Begin at the first line of the records below and, please, give each line again exactly until the line with "## Executive Summary" is included.

INFORMATION PROVIDED:
───

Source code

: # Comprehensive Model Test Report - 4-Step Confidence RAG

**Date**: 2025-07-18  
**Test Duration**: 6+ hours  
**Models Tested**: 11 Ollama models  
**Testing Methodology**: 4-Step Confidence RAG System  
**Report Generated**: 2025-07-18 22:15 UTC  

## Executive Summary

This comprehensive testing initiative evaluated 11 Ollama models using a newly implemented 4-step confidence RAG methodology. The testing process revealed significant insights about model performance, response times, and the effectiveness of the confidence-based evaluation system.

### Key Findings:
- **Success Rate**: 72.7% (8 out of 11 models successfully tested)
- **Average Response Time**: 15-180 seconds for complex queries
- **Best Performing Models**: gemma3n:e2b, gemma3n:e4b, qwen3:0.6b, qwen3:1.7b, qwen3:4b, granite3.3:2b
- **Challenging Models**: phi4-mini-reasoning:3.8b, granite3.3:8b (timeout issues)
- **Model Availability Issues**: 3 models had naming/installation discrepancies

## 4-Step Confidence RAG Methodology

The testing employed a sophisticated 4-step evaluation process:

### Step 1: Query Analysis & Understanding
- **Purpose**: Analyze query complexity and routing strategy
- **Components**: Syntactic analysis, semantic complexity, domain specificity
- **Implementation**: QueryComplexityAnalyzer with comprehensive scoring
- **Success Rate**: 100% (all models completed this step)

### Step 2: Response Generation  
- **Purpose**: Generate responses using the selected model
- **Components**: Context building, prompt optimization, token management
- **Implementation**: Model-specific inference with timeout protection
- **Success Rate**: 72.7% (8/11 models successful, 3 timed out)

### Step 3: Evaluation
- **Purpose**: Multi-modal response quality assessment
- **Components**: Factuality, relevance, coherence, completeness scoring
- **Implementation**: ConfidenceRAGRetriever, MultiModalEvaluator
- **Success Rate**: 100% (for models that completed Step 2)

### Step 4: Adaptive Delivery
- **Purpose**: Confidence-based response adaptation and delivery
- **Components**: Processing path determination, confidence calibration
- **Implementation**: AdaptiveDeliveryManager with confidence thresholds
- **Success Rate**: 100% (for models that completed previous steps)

───

SOLUTION FOR THIS TASK:
Source code

: # Comprehensive Model Test Report - 4-Step Confidence RAG

**Date**: 2025-07-18  
**Test Duration**: 6+ hours  
**Models Tested**: 11 Ollama models  
**Testing Methodology**: 4-Step Confidence RAG System  
**Report Generated**: 2025-07-18 22:15 UTC  

## Executive Summary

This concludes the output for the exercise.